**Source document:**

BEGIN

# Treat Recipes?



## kelseyfougere (Aug 1, 2016)

I hope this is the right place to post this...
So today when i was making a new batch of dog treats I got to wondering if anyone makes their own hedgehog treats or thought of doing so. I make all of my dogs and horses treats from scratch so thought it would only be fair if I made Henry some too. I have some questions before I start attempting to make something to satisfy Henrys picky taste:
1. Would it be a good idea to make my own treats for henry or should I stick to fruits and veggies?
2. What are hedgehog safe baking ingredients?
3. Do you have any recipes you use for your hedgehog?
4. If making treats are a bad idea what are some ways I can make Henrys fruits and veggies more interesting/ different for him?
5. What ingredients should I stay clear of?
6.Any tips for making homemade treats?
Thank you in advance!


----------



## kelseyfougere (Aug 1, 2016)

So I've found a few recipes I`d like to try, before I try them I just want to make sure they are safe for hedgehogs!

Fruit Gummies
Ingredients
-2 Strawberries 
-1 Apple, peeled 
-1 Celery stick 
-2/3 C White flour 
-1/2 C Water 

Directions
-Heat oven to 350 degrees.
-Dice and chop all ingredients into small pieces and pour into a medium sized bowl. 
-Smash ingredients until a mush is formed-may are thick or watery whatever desired. 
-Drain a little bit of water if too much is left over. 
-Place teaspoon sized treats onto a cooking sheet about 1 inch apart. 
-Place in oven and bake for 6-10 minutes o brown. 
-When done, let set for 3 minutes and then serve

Hedgie Meatballs
Ingredients 
-1 jar of baby food "meat" chicken, turkey, beef, ham?
-1 -2 Tablespoons of a baby food fruit (I use 2nd food bananas)
-1-2 Tablespoons of a baby food single vegetable ( I use squash or sweet potatoes)
-1+ cup of baby cereal--I use oatmeal because of the rice/arsenic issue

optional ingredients
-1-2 teaspoons of golden ground flax meal--for heart health and skin
-3-4 capsules of Co-Sequin for cats (after age 2 or 3, for joint health--empty the capsules in the mix)

END

**Information supplied:**
BEGIN

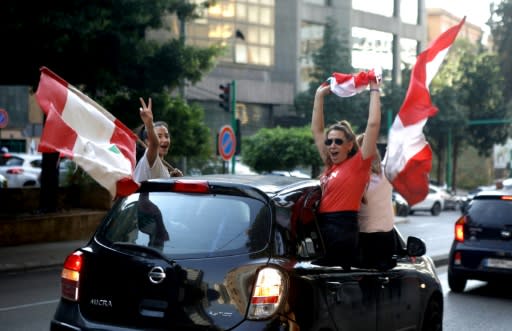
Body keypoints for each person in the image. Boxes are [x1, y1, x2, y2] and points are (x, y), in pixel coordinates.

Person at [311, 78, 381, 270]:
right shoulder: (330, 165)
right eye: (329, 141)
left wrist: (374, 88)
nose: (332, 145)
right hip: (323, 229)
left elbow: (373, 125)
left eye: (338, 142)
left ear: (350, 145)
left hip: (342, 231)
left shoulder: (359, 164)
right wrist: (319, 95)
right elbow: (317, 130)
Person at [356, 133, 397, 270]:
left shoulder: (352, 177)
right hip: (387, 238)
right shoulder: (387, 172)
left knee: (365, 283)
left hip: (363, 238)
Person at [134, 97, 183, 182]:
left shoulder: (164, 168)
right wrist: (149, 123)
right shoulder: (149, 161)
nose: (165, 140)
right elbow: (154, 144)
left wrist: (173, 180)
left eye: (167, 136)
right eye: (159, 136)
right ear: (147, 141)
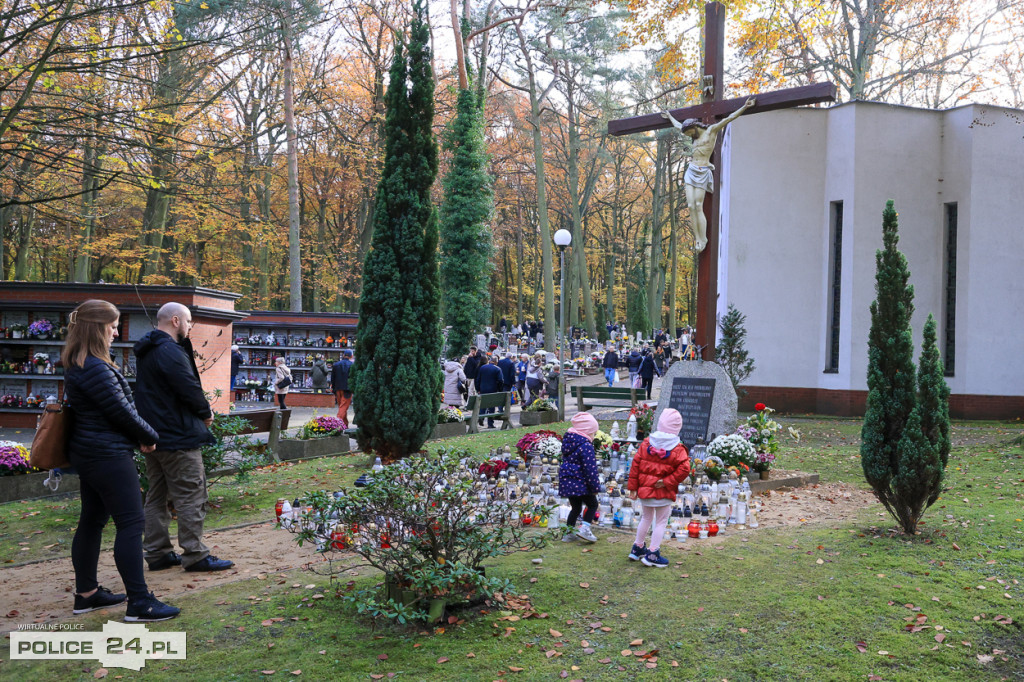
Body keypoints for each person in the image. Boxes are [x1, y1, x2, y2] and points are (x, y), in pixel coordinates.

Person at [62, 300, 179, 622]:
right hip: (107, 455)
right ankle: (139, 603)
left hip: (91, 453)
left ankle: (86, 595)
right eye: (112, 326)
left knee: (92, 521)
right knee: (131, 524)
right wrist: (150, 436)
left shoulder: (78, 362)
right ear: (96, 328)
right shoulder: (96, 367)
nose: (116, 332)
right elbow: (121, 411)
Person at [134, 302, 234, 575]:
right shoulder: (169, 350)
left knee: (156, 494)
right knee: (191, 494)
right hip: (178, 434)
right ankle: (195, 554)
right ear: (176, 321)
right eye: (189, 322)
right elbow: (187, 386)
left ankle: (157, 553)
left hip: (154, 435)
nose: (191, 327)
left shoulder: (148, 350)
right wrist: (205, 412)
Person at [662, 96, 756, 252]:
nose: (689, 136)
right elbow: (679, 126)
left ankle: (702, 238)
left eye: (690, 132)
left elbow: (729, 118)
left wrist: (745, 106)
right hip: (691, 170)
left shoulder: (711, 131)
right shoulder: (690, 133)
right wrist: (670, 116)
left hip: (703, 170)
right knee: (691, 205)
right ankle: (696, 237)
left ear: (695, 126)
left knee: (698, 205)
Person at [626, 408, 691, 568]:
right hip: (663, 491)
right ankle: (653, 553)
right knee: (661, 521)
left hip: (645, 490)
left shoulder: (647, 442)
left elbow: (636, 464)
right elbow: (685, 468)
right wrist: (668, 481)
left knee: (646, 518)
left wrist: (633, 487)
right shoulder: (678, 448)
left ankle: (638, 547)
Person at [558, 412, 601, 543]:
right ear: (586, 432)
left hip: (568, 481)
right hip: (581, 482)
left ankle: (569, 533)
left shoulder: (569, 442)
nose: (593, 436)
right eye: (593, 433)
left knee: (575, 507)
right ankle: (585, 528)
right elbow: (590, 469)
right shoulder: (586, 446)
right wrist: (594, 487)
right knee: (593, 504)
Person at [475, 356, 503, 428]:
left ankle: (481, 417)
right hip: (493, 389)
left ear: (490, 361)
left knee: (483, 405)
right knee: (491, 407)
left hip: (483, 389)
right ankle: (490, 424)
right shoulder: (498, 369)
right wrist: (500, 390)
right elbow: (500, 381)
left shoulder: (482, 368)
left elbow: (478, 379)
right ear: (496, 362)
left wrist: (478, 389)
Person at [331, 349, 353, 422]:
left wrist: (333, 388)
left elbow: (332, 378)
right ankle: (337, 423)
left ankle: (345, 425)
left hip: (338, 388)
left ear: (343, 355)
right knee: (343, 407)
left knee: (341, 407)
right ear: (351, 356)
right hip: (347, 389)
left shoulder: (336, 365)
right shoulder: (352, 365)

END

**Parts of the exercise:**
1. Answer these questions from the hedgehog treat thread:
(a) Which of the poster's animals already get treats made from scratch?
(b) At what temperature does the Fruit Gummies recipe bake?
(c) Why does the Hedgie Meatballs recipe use oatmeal as its baby cereal?
2. Continue the hedgehog treat thread, starting right after its last line.

**Expected outputs:**
1.
(a) The poster's dogs and horses.
(b) 350 degrees.
(c) Because of the rice/arsenic issue.

2.
Directions 
-Mix together, it needs to be about the consistency of cookie dough. Add more ingredients as needed.
-Drop on a jelly roll pan that has been sprayed with non-stick spray and then wiped off so it's not too thick. I also put down a sheet of aluminum foil.
-This is the hard part--roll into "meatballs" about 1/2 teaspoon each. They have to be hand-rolled to get the air pockets out, otherwise they will be hollow. 
-Bake at 350 degrees for about 15-20 minutes. You want them to be "set" not squishy.
-Let cool completely before feeding
*This makes about 100-140 meatballs.

Hedgehog Pancake 
Ingredients 
-1 egg 
-1/2 banana

Directions 
-mash together (making sure there aren't any lumps)
-put 1/2 tbsp coconut oil in pan
-cook just like how you would cook a pancake 

Nut Balls
Appx. 20 Nut Balls
Ingredients
1/2 cup organic, unsalted, unsweetened peanut butter
1/4 cup sesame seeds, unsalted*
1/4 cup pumpkin seeds, unsalted, hulled*
1/3 cup plain rolled oats
2 tsp flour
2 Tbsp water

Directions
-Preheat the oven to 180F.
-Combine all ingredients and mix well.
-At this point, you should have a dough that will stick together enough to form balls the size a small walnut (~1 heaping teaspoon each).
-Place on a foil-lined baking tray, and bake at 180F for 3 hours. This drys them and make them sturdy and easy to handle. You can let them dry on the counter for an additional 8 hours, if you'd like.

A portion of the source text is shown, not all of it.